A crise financeira da Portuguesa ganhou novos contornos nesta semana. Um relatório encaminhado à Justiça pelo administrador judicial responsável pela Recuperação Judicial do clube revelou preocupações graves sobre a veracidade dos dados contábeis apresentados pela Associação Portuguesa de Desportos. As informações lançam dúvidas sobre a viabilidade do plano de reestruturação da dívida, atualmente estimada em mais de R$ 600 milhões.
De acordo com o parecer, as demonstrações financeiras da Lusa “não refletem as melhores práticas de contabilidade”, além de apresentarem falhas severas nos controles internos e ausência de conciliações. O documento alerta que os saldos divulgados podem estar “significativamente incorretos”, colocando em xeque os índices derivados do balanço patrimonial e da demonstração de resultados.
Outro ponto crítico apontado no relatório é a falta de transparência nas operações relacionadas à Sociedade Anônima do Futebol (SAF). O investimento feito pela Portuguesa na SAF não foi reconhecido nos livros contábeis da associação, nem houve registro da equivalência patrimonial correspondente aos 20% de participação mantidos pela APD. A ausência de acesso a dados contábeis da nova estrutura societária impede uma avaliação precisa do valor desse ativo, que deveria ser central na recuperação judicial.
Disputa interna e contestação judicial
As dificuldades contábeis da Lusa ocorrem em paralelo a disputas internas no Conselho Deliberativo. O conselheiro Daniel Gil Gomes ingressou com uma ação na Justiça para anular a Assembleia Geral que aprovou a constituição da SAF, ocorrida em 18 de março deste ano. Segundo Gomes, o processo violou o Estatuto do clube e não respeitou as exigências da Assembleia anterior, de novembro de 2024, que previa o envio dos contratos aos membros do Conselho de Orientação e Fiscalização (COF) antes da aprovação.
Embora a liminar pedindo a suspensão imediata da Assembleia tenha sido negada, o processo segue em tramitação, e a Justiça aguarda a apresentação de defesa e a produção de provas antes de uma decisão final.
Dívida superior ao valor da recuperação
A diferença entre os números apresentados ao Judiciário e os valores registrados no balanço de 2023, por sua vez, também chama atenção. Enquanto a dívida real da Portuguesa ultrapassa os R$ 603 milhões, o pedido de Recuperação Judicial foi formalizado em R$ 550 milhões, limite que a SAF, controlada majoritariamente pela Tauá Partners (com 80% de participação), se compromete a pagar. Assim, todo valor excedente ficará sob responsabilidade da Associação Portuguesa de Desportos, que, após a transferência da gestão para a SAF, ficará, consequentemente, sem fontes diretas de receita.
Diante desse cenário, a situação preocupa o Conselho de Orientação e Fiscalização (COF), que considera impossível estimar a dívida com base em um balanço rejeitado pelo próprio administrador judicial.

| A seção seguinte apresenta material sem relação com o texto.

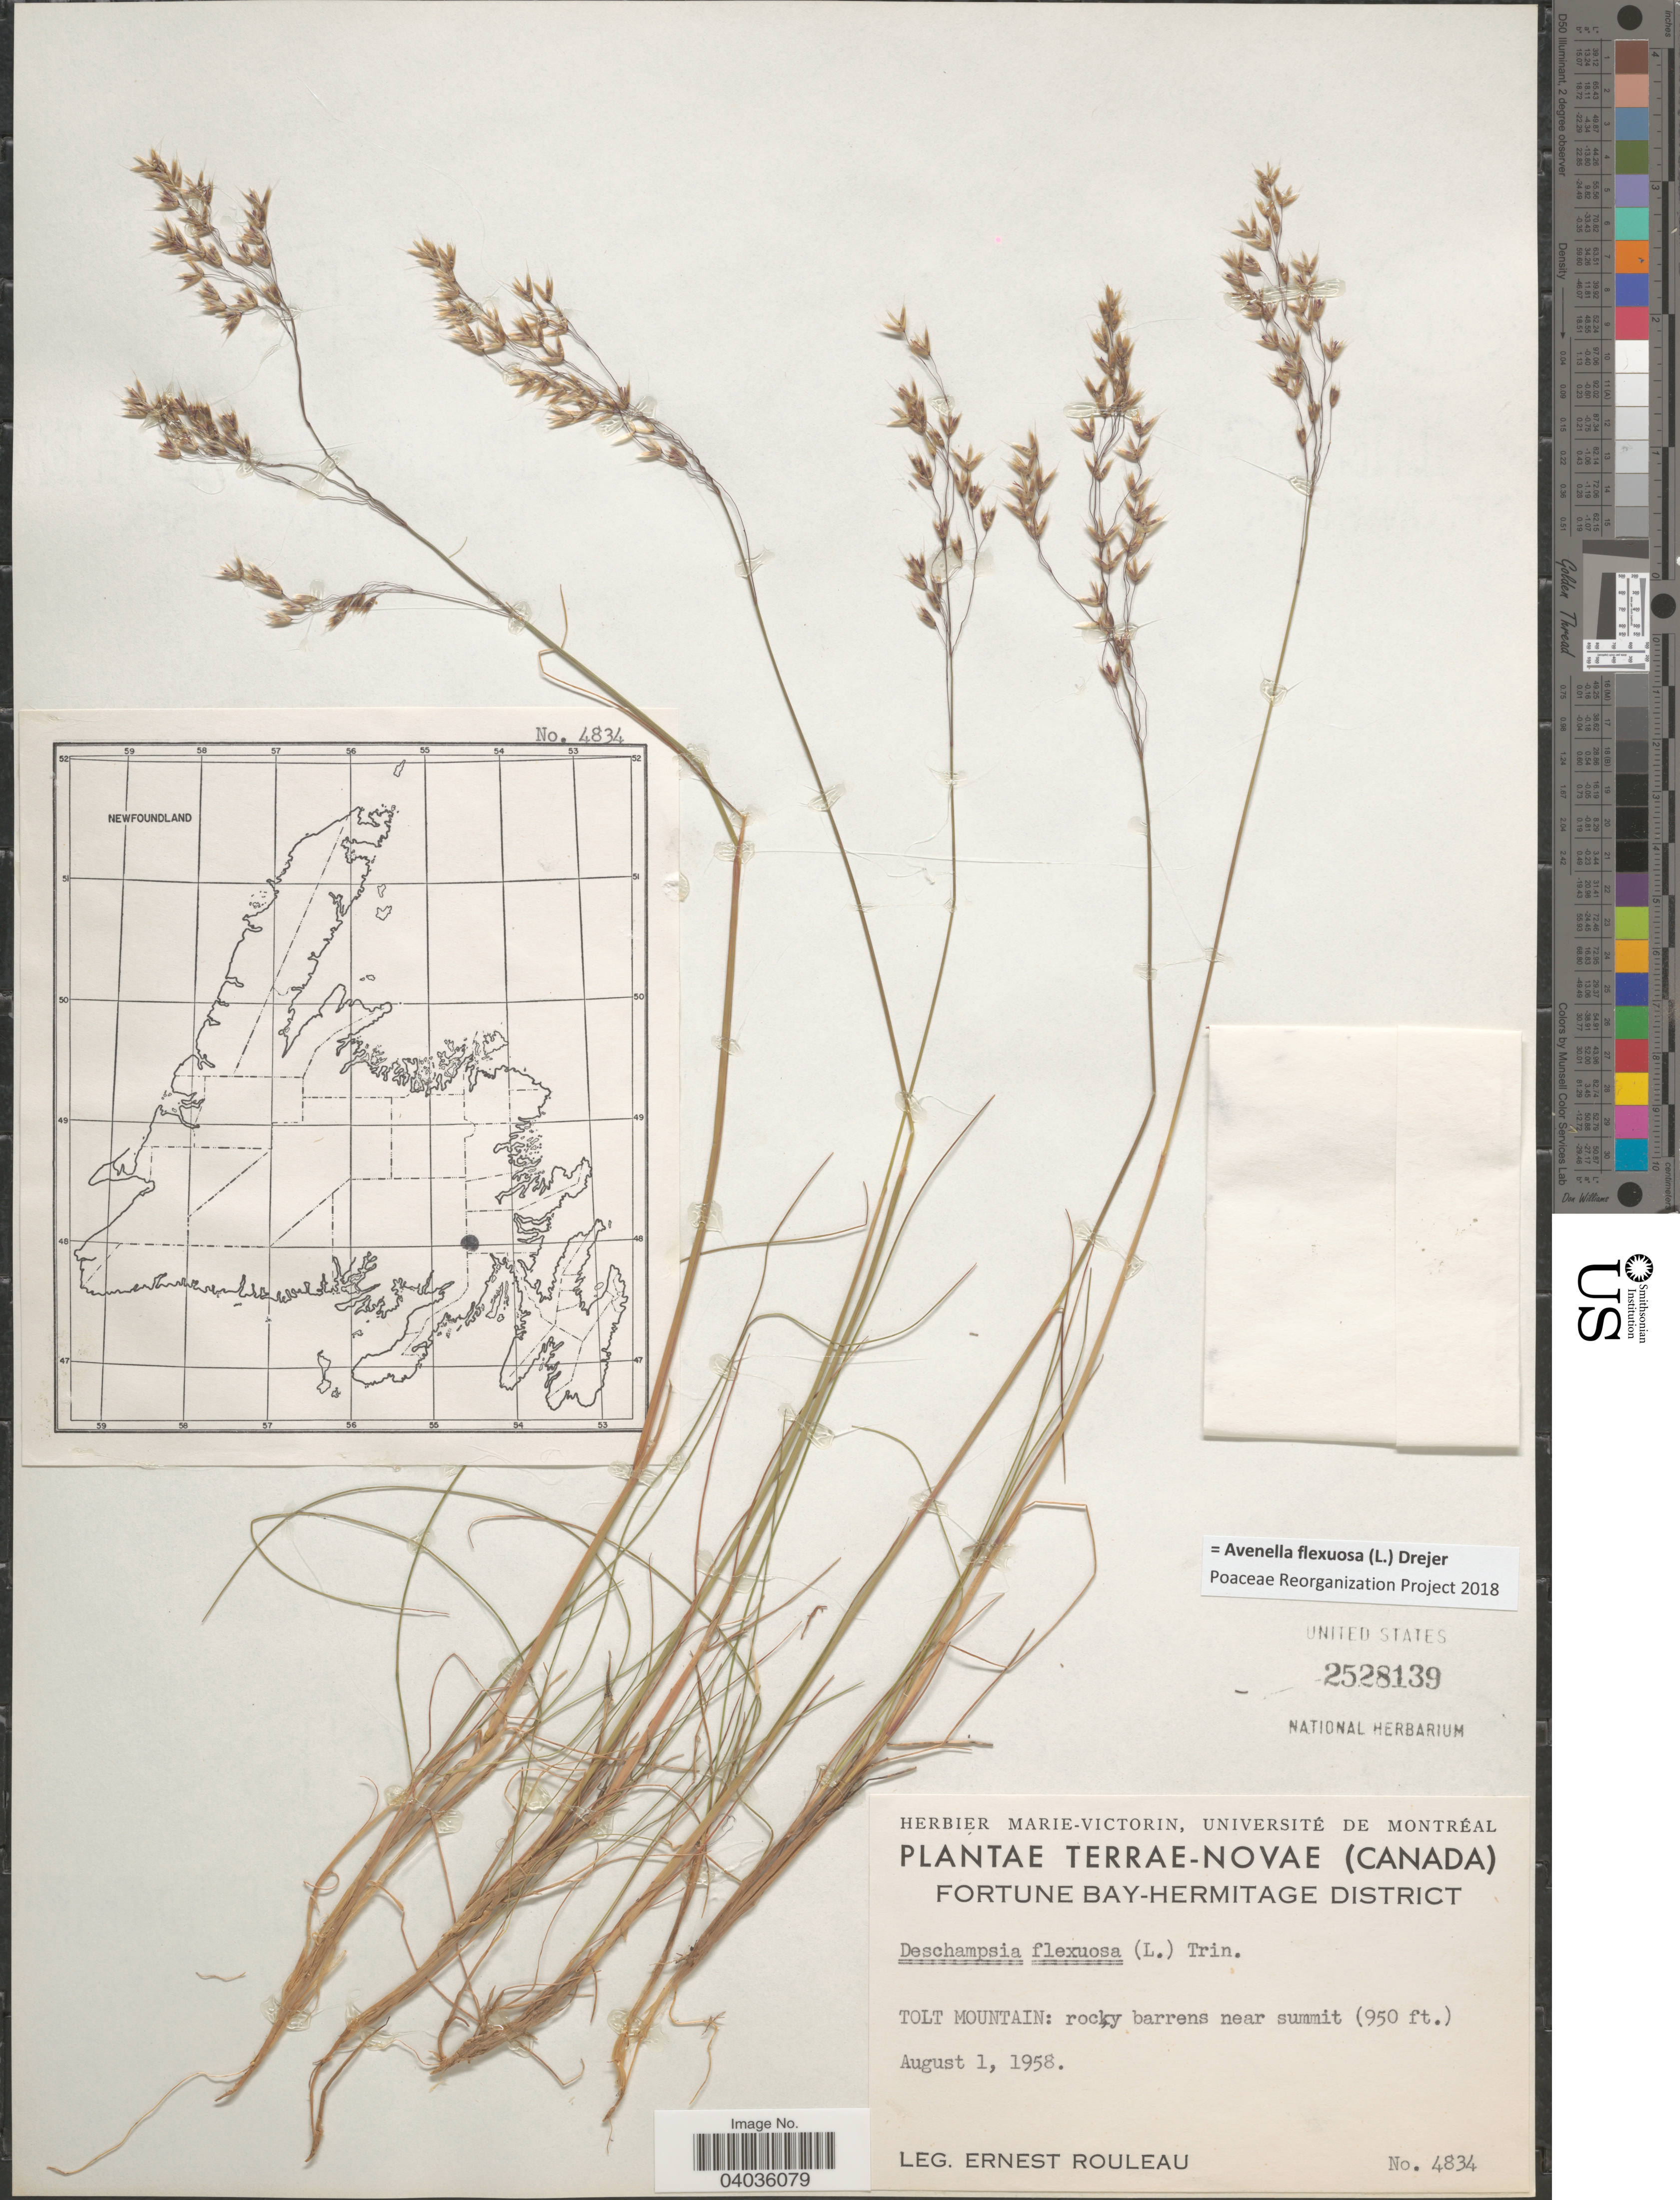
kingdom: Plantae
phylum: Tracheophyta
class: Liliopsida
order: Poales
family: Poaceae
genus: Avenella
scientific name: Avenella flexuosa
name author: (L.) Drejer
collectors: J. Rouleau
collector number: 4834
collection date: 1958-08-01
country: Canada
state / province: Newfoundland and Labrador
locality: Terrae-Novae. Fortune Bay- Hermitage District. Tolt Mountain: rocky barrens near summit.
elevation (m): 290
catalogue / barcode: US 2528139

Além disso, como sócia minoritária da SAF, a Lusa ainda herdará, no mínimo, R$ 110 milhões em obrigações. Esse fator, portanto, pode comprometer não apenas a viabilidade do acordo judicial, mas também a própria sobrevivência institucional do clube.
Com a credibilidade dos dados financeiros em xeque, somada às disputas internas e a um processo de SAF envolto em questionamentos jurídicos, a recuperação da Portuguesa parece, cada vez mais, incerta. O clube, que tenta renascer das dificuldades e retornar aos principais palcos do futebol nacional, agora enfrenta, mais do que nunca, o desafio de reorganizar sua estrutura administrativa e contábil para evitar um colapso definitivo.